Other observations & highlights:
- Ah, the gas leak year—which affectionately refers to season 4 (I was actually wondering how that would be handled, and I’m glad the dig both allows the season to exist but also notes that that was not how the characters would have acted if Dan Harmon still was at the helm. It didn’t erase season 4 but it does mean we must move on from the events that took place. There are many reasons why I love season 4 of community—one, it allowed the show to still exist—but repiloting was a necessary step after the show lost its focus somewhere in season 3.)
- Have you ever anarchied so hard? Greendale students passionately protesting their school has ranged from setting their school apaint to knocking over trash cans with little to zero damage (I’m looking at you, Neil.)

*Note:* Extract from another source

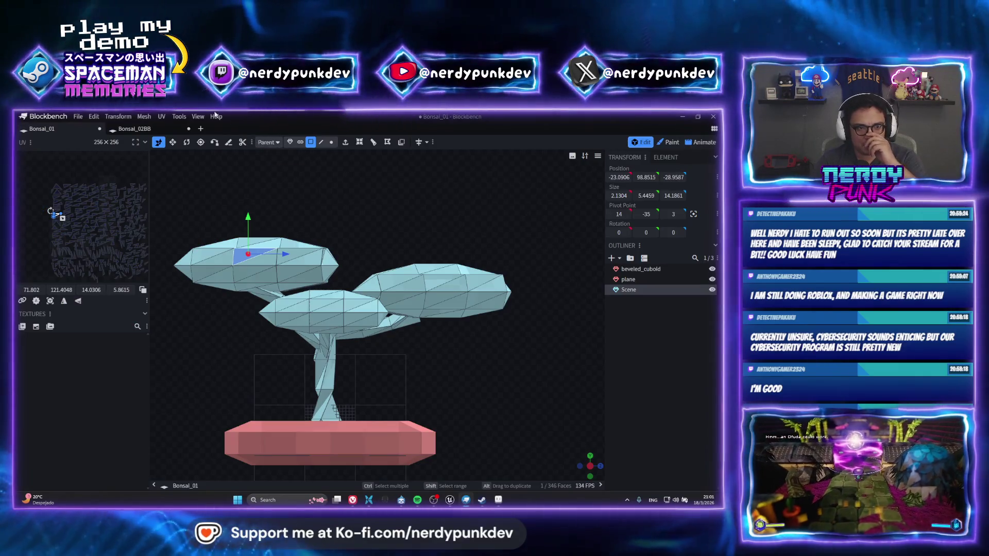
{"action": "left_click", "coordinate": [200, 128]}
{"action": "left_click", "coordinate": [59, 130]}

- I still wonder how Troy will be leaving the study group, especially his friendship with Abed. As the anti-Winger, Troy is pure of heart and can lead a group without needing to belittle, condescend, or mask his insecurities. I loved his story arc with the Repairmen Annex, but that’s still too close to Greendale to have Troy move on there and never return.
- “I see your value now.”
- Abed’s Nicholas Cage scene. “That was brilliant.”
- Every dig at Donald Glover’s departure was like a sledgehammer to my heart. “I am much sadder than the rest of of you. I will figure out why later.”